**Job item:**
Copy out the text of the listing below line for line, without changing anything, and leave out the pictures.

**Data to process:**
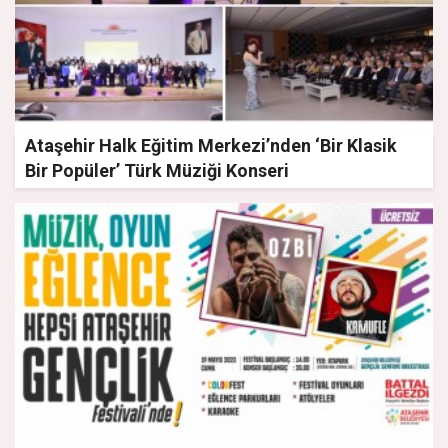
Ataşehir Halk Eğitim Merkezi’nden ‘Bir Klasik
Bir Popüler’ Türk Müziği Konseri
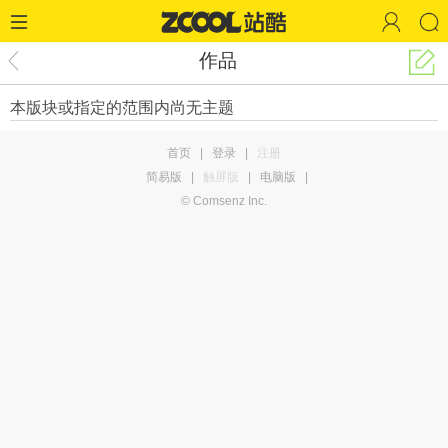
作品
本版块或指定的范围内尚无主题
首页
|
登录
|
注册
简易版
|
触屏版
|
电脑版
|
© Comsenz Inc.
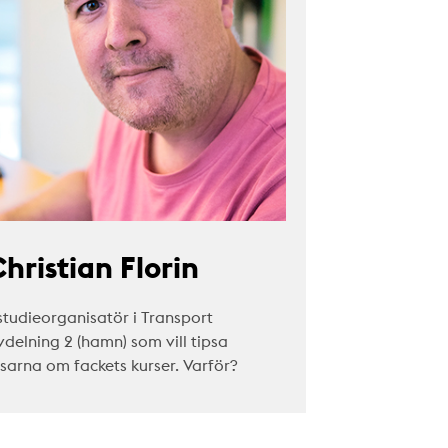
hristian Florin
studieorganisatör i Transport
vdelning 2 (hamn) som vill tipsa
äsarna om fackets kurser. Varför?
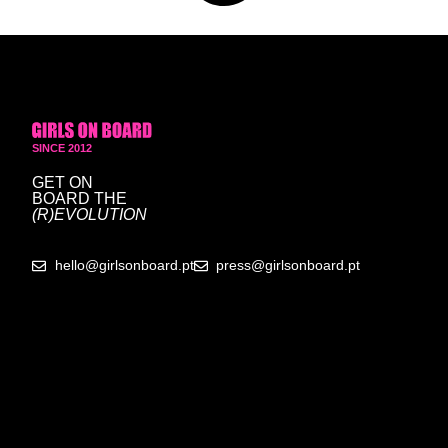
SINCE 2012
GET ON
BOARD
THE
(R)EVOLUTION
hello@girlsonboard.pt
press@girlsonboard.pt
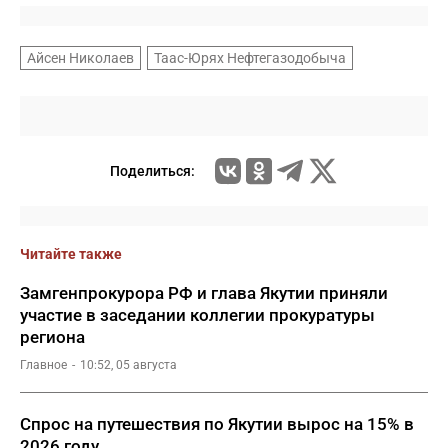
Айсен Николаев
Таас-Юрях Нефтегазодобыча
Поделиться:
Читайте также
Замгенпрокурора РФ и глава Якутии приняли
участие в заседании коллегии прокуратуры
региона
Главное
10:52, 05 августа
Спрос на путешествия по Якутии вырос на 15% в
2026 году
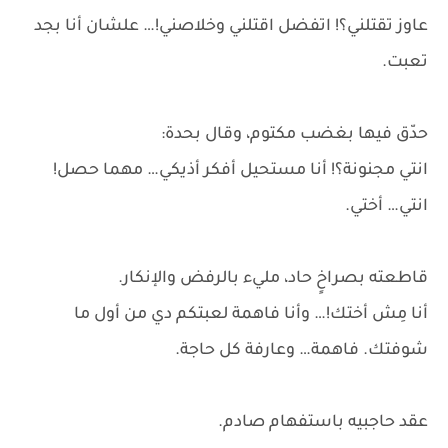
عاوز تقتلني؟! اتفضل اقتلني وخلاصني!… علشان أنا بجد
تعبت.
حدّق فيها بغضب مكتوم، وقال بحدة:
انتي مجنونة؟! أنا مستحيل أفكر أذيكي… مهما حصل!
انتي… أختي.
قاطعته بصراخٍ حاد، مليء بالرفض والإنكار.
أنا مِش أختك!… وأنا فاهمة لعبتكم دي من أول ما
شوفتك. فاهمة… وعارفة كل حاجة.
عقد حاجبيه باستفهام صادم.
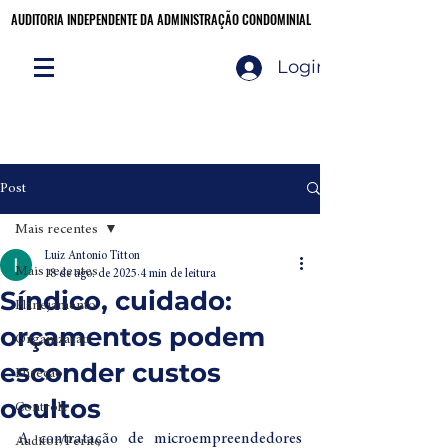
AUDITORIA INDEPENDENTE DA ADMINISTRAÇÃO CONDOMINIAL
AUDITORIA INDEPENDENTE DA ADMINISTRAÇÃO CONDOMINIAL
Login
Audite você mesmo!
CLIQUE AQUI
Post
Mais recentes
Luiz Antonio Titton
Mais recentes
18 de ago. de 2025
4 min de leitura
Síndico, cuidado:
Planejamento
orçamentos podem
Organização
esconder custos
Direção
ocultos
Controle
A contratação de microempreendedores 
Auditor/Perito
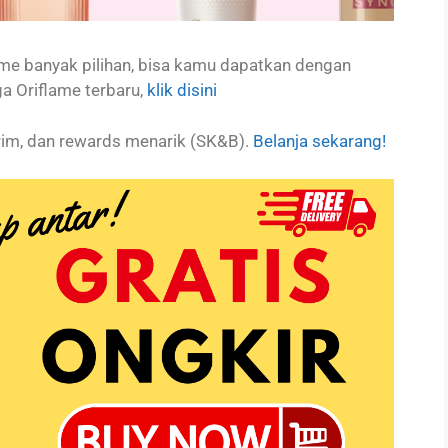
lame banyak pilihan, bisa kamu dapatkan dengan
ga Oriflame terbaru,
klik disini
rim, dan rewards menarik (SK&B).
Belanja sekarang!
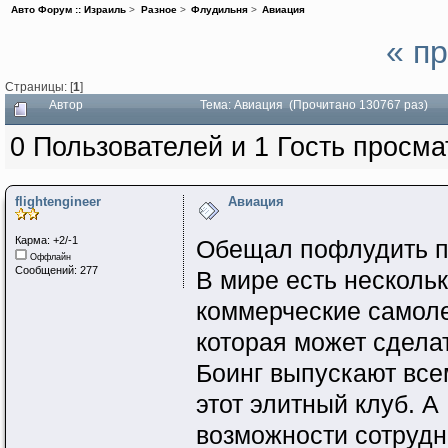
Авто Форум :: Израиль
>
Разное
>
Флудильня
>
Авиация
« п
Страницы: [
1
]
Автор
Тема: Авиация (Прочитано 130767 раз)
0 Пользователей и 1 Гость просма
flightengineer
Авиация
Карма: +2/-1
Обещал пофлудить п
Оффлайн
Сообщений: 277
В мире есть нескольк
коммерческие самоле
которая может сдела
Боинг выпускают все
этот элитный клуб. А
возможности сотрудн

**Answer box:**
Ataşehir Halk Eğitim Merkezi’nden ‘Bir Klasik
Bir Popüler’ Türk Müziği Konseri
作品
本版块或指定的范围内尚无主题
首页
|
登录
|
注册
简易版
|
触屏版
|
电脑版
|
© Comsenz Inc.
hristian Florin
studieorganisatör i Transport
vdelning 2 (hamn) som vill tipsa
äsarna om fackets kurser. Varför?
SINCE 2012
GET ON
BOARD
THE
(R)EVOLUTION
hello@girlsonboard.pt
press@girlsonboard.pt
Айсен Николаев
Таас-Юрях Нефтегазодобыча
Поделиться:
Читайте также
Замгенпрокурора РФ и глава Якутии приняли
участие в заседании коллегии прокуратуры
региона
Главное
10:52, 05 августа
Спрос на путешествия по Якутии вырос на 15% в
2026 году
عاوز تقتلني؟! اتفضل اقتلني وخلاصني!… علشان أنا بجد
تعبت.
حدّق فيها بغضب مكتوم، وقال بحدة:
انتي مجنونة؟! أنا مستحيل أفكر أذيكي… مهما حصل!
انتي… أختي.
قاطعته بصراخٍ حاد، مليء بالرفض والإنكار.
أنا مِش أختك!… وأنا فاهمة لعبتكم دي من أول ما
شوفتك. فاهمة… وعارفة كل حاجة.
عقد حاجبيه باستفهام صادم.
AUDITORIA INDEPENDENTE DA ADMINISTRAÇÃO CONDOMINIAL
AUDITORIA INDEPENDENTE DA ADMINISTRAÇÃO CONDOMINIAL
Login
Audite você mesmo!
CLIQUE AQUI
Post
Mais recentes
Luiz Antonio Titton
Mais recentes
18 de ago. de 2025
4 min de leitura
Síndico, cuidado:
Planejamento
orçamentos podem
Organização
esconder custos
Direção
ocultos
Controle
A contratação de microempreendedores 
Auditor/Perito
lame banyak pilihan, bisa kamu dapatkan dengan
ga Oriflame terbaru,
klik disini
rim, dan rewards menarik (SK&B).
Belanja sekarang!
Авто Форум :: Израиль
>
Разное
>
Флудильня
>
Авиация
« п
Страницы: [
1
]
Автор
Тема: Авиация (Прочитано 130767 раз)
0 Пользователей и 1 Гость просма
flightengineer
Авиация
Карма: +2/-1
Обещал пофлудить п
Оффлайн
Сообщений: 277
В мире есть нескольк
коммерческие самоле
которая может сдела
Боинг выпускают все
этот элитный клуб. А
возможности сотрудн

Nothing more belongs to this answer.